A growing business need much more than a competent accountant, in fact the better a business does the more they will need.

A great FD provides a sounding board, a source of technical excellence and a level of professional that every growing firm can benefit from.

What does an FD do?

A Financial Director is a major part of the executive team, providing financial control for the business. They head up the accounting function for the firm as you’d expect and set the standards and practices that the team are held to. The FD will also have a hand in forming policies and procedures such as those for expenses and credit card spending as well as keeping a weather eye on the day to day money situation.

Like any top executive, the FD will be able to work well as part of a team, building alliances and persuading people to a point of view rather than being able to shout loudly! Studies have shown that executive teams that seek consensus tend to make better decisions that those featuring conflict and argument.

The management team will set the strategic direction for the company and the FD will be a key part of the discussions. Often, the outline plan will be developed and then further analysis and forecasts will be produced by the finance team to allow a choice of direction and tactics to be made. Clearly this responsibility will lie with the FD.

One of the most important aspects of a growing business is keeping control of cash flow and the company FD will be in charge of guaranteeing that the funds are available for development opportunities, either by ensuring that cash can be found from organic profits or raising money externally through debt or equity.

Indeed one of the key skills that an effective FD will have is the ability to seek out new funding sources, evaluate their suitability and bring them on board for the business.
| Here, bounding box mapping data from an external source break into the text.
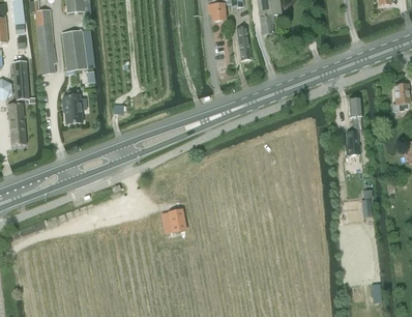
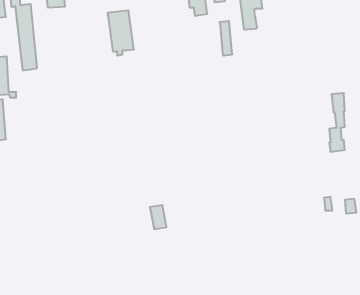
building: [62,29,88,74] -> [108,11,134,56]
building: [62,89,87,123] -> none

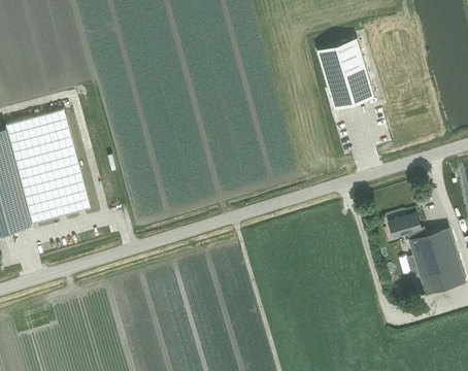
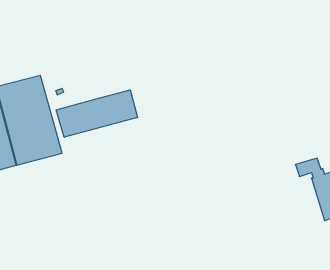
building: [316,38,374,109] -> none
building: none -> [56,90,137,137]

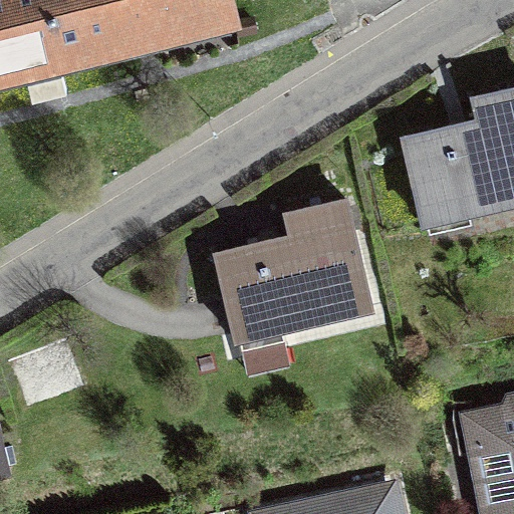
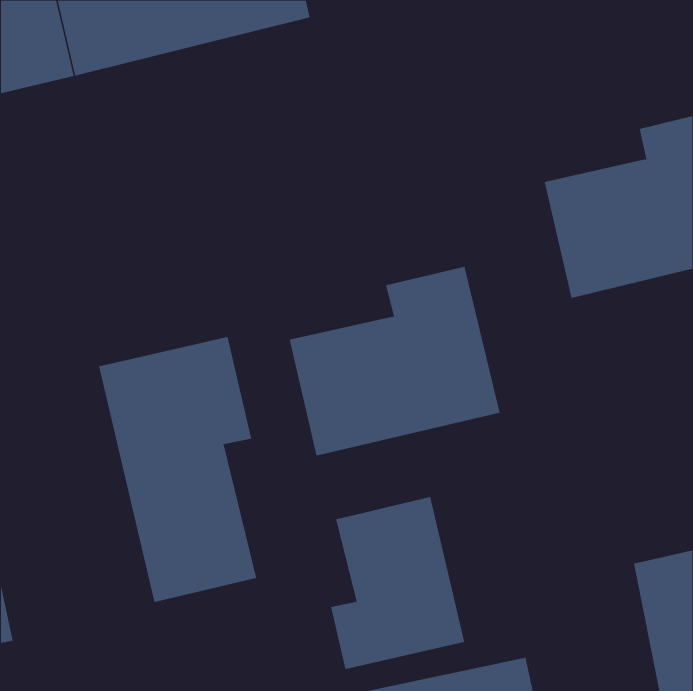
building: none -> [98,336,257,603]
building: none -> [331,496,465,670]

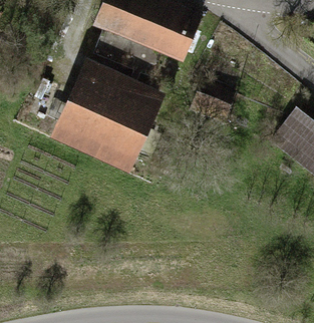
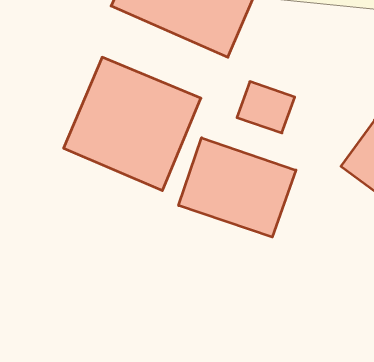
building: none -> [179,138,296,237]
At the same time they will be able to put in place any reporting requirements that the new funders insist on.

Accountants are often portrayed as shy and retiring employees with little in the way of social skills, however a key skill needed for the position of Financial Director is stakeholder management. Typically your FD will have to deal with the Bank, External Auditors, HMRC, Landlords and any number of external agencies that need to contact the company. Typically the main focus will be with investors who will require access to more detailed financial information and can sometimes be somewhat demanding. A top drawer FD will be a people person, being on top of the numbers but also able to engender confidence and respect and showing that the shareholder money is invested wisely.

The FD will provide challenge back to the business. When forecasts are made then the finance team will be responsible for checking that they are reasonable and realistic. When the results are in they will check the accuracy of the results, report back to the business and challenge where it seems that things haven’t gone as expected. Similarly at budget setting time they will be in the vanguard, ensuring that the business isn’t building fat for the future.